# [Page excerpt]
-- -- --

Samples of Kim Bridgford's poetry
Kim Bridgford was born in l959 and grew up in Coal Valley, Illinois. She received a B.A. in English and an M.F.A. in creative writing from the University of Iowa, and a Ph.D. in English from the University of Illinois. Her poetry has appeared in North American Review, The Christian Science Monitor, and The Iowa Review, her fiction in The Georgia Review, The Massachusetts Review, and Redbook. She lives with her husband, Pete Duval, and their son, Nick, in Connecticut, where she is a professor of English at Fairfield University and poetry editor of Dogwood. In l994 she was named Connecticut Professor of the Year by the Carnegie Foundation for the Advancement of Teaching, and she was the recipient of a l999 NEA Fellowship. Her letterpress book of poems, Eden's Gift, is forthcoming from Aralia Press.

-- -- --

# [Exercise set]
(1) Based on the biographical note, say whether each statement agrees with it, answering yes or no and quoting the deciding words: (a) She earned her Ph.D. in English from the University of Iowa. (b) She serves as poetry editor of Dogwood. (c) Her book Eden's Gift has already been published by Aralia Press.
(2) Output the part of the records that opens with their first line and closes with the line containing "Fem netter med spennende rovdyrmøter, faglig" as a Markdown table with the columns Row and Line, numbering each row and leaving out blank lines.

-- -- --

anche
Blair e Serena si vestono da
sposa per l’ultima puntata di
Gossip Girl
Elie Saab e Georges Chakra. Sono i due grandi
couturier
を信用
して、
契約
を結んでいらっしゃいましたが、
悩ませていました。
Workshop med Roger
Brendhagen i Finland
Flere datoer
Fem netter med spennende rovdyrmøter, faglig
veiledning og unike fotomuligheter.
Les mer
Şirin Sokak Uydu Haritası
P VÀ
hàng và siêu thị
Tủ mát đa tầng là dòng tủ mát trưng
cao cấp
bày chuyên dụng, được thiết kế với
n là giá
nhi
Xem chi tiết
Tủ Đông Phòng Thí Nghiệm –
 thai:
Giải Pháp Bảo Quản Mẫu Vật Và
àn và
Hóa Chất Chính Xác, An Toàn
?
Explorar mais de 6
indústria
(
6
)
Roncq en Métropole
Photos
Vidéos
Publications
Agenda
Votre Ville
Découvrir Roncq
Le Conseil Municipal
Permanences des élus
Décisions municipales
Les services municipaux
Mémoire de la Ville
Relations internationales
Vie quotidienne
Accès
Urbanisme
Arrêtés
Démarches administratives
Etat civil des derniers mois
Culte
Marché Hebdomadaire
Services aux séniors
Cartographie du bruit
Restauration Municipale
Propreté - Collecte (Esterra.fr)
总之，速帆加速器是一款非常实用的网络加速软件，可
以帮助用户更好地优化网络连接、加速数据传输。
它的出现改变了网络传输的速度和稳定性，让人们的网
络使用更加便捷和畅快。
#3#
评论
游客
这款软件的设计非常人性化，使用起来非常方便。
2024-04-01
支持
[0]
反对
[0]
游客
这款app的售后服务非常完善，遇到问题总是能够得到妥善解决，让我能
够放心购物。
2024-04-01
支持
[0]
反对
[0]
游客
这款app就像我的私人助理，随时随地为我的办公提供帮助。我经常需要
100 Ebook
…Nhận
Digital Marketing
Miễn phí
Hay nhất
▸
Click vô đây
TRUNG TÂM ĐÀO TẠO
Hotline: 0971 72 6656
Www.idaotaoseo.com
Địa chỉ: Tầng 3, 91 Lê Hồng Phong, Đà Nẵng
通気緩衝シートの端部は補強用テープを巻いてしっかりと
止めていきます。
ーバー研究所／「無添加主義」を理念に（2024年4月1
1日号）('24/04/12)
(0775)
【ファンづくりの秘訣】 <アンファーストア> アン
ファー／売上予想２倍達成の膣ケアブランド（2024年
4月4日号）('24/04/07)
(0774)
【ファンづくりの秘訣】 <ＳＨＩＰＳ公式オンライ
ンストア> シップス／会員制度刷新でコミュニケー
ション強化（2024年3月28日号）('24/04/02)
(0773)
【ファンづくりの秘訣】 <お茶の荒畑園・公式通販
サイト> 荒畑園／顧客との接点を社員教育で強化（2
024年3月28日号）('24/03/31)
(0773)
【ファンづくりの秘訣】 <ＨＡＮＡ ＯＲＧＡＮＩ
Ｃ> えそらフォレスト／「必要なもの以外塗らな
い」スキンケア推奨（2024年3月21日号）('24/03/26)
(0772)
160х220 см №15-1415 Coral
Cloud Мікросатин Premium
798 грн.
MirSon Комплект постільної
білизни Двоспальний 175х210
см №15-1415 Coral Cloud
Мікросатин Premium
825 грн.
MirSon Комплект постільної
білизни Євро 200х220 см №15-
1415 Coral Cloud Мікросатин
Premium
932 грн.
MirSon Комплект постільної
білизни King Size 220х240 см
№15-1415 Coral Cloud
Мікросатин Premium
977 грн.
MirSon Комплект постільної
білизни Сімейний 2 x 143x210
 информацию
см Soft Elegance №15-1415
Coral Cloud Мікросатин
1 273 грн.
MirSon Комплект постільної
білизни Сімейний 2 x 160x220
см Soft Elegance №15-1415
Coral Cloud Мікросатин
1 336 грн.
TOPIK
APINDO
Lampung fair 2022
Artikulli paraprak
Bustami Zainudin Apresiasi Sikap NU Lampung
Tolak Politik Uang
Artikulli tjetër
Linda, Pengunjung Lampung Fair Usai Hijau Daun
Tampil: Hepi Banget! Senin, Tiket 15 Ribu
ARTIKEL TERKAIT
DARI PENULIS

-- -- --

# [Solutions to the problems]
(1)
(a) No: "a Ph.D. in English from the University of Illinois"
(b) Yes: "poetry editor of Dogwood"
(c) No: "is forthcoming from Aralia Press"

(2)
| Row | Line |
|---|---|
| 1 | anche |
| 2 | Blair e Serena si vestono da |
| 3 | sposa per l’ultima puntata di |
| 4 | Gossip Girl |
| 5 | Elie Saab e Georges Chakra. Sono i due grandi |
| 6 | couturier |
| 7 | を信用 |
| 8 | して、 |
| 9 | 契約 |
| 10 | を結んでいらっしゃいましたが、 |
| 11 | 悩ませていました。 |
| 12 | Workshop med Roger |
| 13 | Brendhagen i Finland |
| 14 | Flere datoer |
| 15 | Fem netter med spennende rovdyrmøter, faglig |